Außerdem muss die Zuordnungsentscheidung des Arbeitgebers eindeutig sein und ist daher vom Arbeitgeber zu dokumentieren. Dafür kommen zum Beispiel Regelungen im Arbeitsvertrag, in Protokollnotizen, dienstrechtlichen Verfügungen, Einsatzplänen, Reiserichtlinien oder Reisekostenabrechnungen in Betracht, aber ebenso einfach nur der Ansatz eines geldwerten Vorteils für die Nutzung eines Dienstwagens für die Fahrten zwischen Wohnung und erster Tätigkeitsstätte oder vom Arbeitgeber vorgelegte Organigramme. Fehlt ein Nachweis oder die Glaubhaftmachung einer eindeutigen Zuordnung, gelten stattdessen die quantitativen Kriterien für die Bestimmung der ersten Tätigkeitsstätte.

Sämtliche Gestaltungsfreiheiten stehen Arbeitgeber und Arbeitnehmer übrigens nicht offen, denn das Gesetz sieht nur die Möglichkeit einer Zuordnungsentscheidung des Arbeitgebers zu einer bestimmten Tätigkeitsstätte vor. Der Arbeitgeber kann daher nicht festlegen, dass der Arbeitnehmer keine erste Tätigkeitsstätte hat. Er kann allerdings darauf verzichten, eine erste Tätigkeitsstätte festzulegen, oder ausdrücklich erklären, dass eine organisatorische Zuordnung keine erste Tätigkeitsstätte begründen soll.

Der Arbeitgeber kann auch festlegen, dass sich die Bestimmung der ersten Tätigkeitsstätte einfach nach den gesetzlich definierten Zuordnungskriterien richtet. Im Ergebnis ist eine Zuordnungsentscheidung des Arbeitgebers damit lediglich erforderlich, wenn er die erste Tätigkeitsstätte abweichend von den quantitativen Zuordnungskriterien festlegen will, zum Beispiel weil er sich mit dem Arbeitnehmer einig ist, dass dies steuerliche Vorteile hat.
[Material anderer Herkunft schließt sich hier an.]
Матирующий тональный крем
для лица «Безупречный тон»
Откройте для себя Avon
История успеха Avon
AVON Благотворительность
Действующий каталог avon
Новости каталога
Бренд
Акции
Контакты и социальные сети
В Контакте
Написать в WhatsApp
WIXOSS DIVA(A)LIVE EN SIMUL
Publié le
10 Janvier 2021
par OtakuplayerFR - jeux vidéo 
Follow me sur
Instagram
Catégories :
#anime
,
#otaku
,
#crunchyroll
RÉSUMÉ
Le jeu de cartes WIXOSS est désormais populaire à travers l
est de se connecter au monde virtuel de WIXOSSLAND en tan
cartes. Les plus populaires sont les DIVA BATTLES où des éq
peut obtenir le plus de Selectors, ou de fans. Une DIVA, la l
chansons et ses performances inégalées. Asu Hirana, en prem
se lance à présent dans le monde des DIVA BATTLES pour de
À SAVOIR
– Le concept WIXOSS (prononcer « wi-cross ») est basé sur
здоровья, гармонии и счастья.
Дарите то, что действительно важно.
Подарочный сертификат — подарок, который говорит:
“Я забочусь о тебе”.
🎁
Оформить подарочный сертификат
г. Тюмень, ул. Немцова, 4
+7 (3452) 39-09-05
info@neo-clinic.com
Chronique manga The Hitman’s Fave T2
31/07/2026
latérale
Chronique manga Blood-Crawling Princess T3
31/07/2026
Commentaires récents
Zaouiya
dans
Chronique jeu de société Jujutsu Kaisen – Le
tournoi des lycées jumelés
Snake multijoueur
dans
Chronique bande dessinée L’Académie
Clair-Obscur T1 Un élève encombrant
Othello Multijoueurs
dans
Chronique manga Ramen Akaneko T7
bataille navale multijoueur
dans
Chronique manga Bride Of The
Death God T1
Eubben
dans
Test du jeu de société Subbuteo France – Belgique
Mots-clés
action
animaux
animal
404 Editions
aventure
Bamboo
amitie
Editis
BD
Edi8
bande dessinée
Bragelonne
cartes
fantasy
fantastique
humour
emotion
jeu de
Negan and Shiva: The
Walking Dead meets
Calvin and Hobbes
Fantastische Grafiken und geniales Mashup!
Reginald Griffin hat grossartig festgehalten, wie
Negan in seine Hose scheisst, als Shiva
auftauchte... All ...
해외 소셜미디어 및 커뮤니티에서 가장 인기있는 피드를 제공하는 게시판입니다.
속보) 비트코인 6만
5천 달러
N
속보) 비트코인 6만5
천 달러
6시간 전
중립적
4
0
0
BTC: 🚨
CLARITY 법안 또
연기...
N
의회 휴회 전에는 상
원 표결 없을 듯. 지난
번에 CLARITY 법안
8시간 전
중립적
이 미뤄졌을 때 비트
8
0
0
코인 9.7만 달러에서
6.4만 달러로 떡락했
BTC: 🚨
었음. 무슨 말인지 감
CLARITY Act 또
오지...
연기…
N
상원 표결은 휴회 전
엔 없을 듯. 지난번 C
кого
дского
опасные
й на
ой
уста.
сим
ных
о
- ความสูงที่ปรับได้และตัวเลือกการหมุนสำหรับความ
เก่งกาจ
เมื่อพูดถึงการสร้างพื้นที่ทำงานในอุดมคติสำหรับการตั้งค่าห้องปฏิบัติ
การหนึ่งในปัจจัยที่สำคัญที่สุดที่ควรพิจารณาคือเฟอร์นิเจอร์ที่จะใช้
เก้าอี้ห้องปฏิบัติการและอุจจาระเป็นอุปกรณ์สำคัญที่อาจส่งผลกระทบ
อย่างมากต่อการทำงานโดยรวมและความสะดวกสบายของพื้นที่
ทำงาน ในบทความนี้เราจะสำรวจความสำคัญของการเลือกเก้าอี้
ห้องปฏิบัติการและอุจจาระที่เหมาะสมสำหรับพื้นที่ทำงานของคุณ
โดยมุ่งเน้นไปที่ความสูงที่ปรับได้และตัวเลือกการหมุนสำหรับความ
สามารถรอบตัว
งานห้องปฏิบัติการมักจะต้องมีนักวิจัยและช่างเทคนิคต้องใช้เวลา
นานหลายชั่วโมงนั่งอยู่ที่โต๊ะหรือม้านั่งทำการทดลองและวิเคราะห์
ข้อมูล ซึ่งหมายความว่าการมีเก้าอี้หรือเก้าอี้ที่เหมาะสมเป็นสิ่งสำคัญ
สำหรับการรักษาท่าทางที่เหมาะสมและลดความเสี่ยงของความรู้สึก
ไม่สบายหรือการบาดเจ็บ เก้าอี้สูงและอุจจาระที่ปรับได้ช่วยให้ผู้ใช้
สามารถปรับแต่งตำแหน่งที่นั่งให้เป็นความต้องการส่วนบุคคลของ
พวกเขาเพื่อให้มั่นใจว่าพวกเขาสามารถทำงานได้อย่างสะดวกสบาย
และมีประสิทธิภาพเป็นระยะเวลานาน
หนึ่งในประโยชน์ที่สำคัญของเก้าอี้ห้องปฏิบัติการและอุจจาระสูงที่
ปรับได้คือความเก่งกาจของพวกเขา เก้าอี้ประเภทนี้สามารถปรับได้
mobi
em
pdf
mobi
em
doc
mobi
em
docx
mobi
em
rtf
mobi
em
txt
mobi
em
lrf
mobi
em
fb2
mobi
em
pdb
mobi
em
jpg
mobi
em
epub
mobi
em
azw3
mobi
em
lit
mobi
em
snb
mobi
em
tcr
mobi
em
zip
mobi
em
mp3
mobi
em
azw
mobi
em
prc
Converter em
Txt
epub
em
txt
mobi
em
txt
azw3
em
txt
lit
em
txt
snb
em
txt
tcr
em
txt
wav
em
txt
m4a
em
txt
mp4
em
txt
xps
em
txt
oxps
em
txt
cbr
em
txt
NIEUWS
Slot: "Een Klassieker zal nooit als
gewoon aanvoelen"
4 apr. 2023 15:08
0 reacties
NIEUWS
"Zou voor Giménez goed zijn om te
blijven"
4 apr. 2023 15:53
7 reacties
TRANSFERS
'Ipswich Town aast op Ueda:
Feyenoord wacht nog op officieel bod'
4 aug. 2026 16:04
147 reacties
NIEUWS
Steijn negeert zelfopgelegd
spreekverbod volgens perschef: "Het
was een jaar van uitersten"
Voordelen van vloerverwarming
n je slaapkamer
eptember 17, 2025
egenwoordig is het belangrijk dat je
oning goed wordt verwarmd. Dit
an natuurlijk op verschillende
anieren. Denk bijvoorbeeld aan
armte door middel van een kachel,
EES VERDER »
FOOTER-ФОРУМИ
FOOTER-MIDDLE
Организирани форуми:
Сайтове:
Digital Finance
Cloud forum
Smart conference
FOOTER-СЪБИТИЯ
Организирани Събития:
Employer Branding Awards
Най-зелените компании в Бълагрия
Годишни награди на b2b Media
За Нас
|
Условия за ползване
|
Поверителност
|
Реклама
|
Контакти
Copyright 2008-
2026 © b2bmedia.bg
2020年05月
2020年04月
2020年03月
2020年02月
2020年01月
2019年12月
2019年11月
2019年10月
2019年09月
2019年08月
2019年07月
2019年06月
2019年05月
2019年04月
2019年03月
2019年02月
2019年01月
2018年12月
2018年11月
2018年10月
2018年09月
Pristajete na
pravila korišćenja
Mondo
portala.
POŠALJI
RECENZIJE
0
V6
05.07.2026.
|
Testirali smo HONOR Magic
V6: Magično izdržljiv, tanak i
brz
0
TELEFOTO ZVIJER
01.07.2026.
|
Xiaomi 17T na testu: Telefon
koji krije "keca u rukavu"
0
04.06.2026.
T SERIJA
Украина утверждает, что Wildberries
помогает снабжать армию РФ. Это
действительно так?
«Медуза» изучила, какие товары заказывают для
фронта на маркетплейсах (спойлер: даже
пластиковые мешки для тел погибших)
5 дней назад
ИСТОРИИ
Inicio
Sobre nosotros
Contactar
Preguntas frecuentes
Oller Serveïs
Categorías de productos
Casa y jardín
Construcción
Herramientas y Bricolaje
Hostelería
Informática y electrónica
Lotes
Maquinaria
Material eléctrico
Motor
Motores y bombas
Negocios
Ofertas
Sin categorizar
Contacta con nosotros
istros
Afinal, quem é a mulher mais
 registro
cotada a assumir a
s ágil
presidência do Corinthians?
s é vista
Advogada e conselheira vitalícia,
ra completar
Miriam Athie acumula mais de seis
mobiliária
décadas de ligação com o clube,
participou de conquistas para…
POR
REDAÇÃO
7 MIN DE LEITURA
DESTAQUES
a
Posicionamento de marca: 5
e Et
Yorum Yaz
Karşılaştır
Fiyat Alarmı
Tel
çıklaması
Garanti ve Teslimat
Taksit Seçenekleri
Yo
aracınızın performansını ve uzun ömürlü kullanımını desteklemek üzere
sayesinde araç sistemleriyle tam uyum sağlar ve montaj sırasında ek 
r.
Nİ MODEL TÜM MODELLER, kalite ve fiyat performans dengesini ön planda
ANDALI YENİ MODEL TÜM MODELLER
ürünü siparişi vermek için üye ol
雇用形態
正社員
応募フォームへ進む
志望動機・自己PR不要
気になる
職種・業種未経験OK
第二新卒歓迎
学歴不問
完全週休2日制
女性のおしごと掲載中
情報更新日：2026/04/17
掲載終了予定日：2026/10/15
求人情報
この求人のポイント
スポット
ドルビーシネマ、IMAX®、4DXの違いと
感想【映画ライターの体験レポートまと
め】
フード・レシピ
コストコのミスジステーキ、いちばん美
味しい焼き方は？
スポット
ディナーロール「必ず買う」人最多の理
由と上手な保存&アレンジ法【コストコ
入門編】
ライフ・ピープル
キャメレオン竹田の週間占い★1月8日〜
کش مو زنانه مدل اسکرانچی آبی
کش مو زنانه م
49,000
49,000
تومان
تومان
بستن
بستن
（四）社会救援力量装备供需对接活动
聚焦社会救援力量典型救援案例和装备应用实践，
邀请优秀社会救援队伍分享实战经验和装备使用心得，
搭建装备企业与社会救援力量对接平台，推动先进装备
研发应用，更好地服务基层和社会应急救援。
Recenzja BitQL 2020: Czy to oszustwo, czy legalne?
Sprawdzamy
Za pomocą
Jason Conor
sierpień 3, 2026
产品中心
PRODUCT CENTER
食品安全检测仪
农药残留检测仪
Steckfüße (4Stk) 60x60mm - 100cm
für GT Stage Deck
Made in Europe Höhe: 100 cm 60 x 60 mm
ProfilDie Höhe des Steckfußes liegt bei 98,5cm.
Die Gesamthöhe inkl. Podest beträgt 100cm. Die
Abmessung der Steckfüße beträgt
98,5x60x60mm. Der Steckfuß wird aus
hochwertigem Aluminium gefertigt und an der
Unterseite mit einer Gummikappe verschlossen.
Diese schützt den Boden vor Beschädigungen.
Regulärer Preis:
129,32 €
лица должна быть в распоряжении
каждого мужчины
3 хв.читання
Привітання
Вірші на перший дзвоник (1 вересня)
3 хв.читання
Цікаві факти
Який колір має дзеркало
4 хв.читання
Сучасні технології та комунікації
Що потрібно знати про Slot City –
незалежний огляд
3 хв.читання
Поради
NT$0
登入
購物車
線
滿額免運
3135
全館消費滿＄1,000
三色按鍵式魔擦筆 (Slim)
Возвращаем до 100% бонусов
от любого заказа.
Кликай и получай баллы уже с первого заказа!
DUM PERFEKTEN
Die vom Gesetz vorgesehenen Entscheidungskriterien für den Fall, dass der Arbeitgeber keine Zuordnung vorgenommen hat, sind recht einfach. Danach gilt die betriebliche Einrichtung als erste Tätigkeitsstätte, an der der Arbeitnehmer

  • typischerweise arbeitstäglich oder

  • je Arbeitswoche zwei volle Arbeitstage oder

  • mindestens ein Drittel seiner Arbeitszeit

dauerhaft tätig werden soll. Dabei muss der Arbeitnehmer an der betrieblichen Einrichtung seine eigentliche berufliche Tätigkeit ausüben. Allein ein regelmäßiger Besuch, beispielsweise für kurze Rüstzeiten, zur Erstellung von Arbeitsberichten oder zur Wartung und Pflege des Fahrzeugs, zur Abholung oder Abgabe von Material, Auftragsbestätigungen, Stundenzetteln, Krankmeldungen und Urlaubsanträgen führt hier noch nicht zu einer Qualifizierung der betrieblichen Einrichtung als erste Tätigkeitsstätte.

Erfüllen mehrere Tätigkeitsstätten die quantitativen Voraussetzungen für eine erste Tätigkeitsstätte, kann der Arbeitgeber bestimmen, welche dieser Tätigkeitsstätten die erste Tätigkeitsstätte ist. Gibt es keine solche Festlegung durch den Arbeitgeber, wird zugunsten des Arbeitnehmers die Tätigkeitsstätte zugrunde gelegt, die der Wohnung des Arbeitnehmers am nächsten liegt.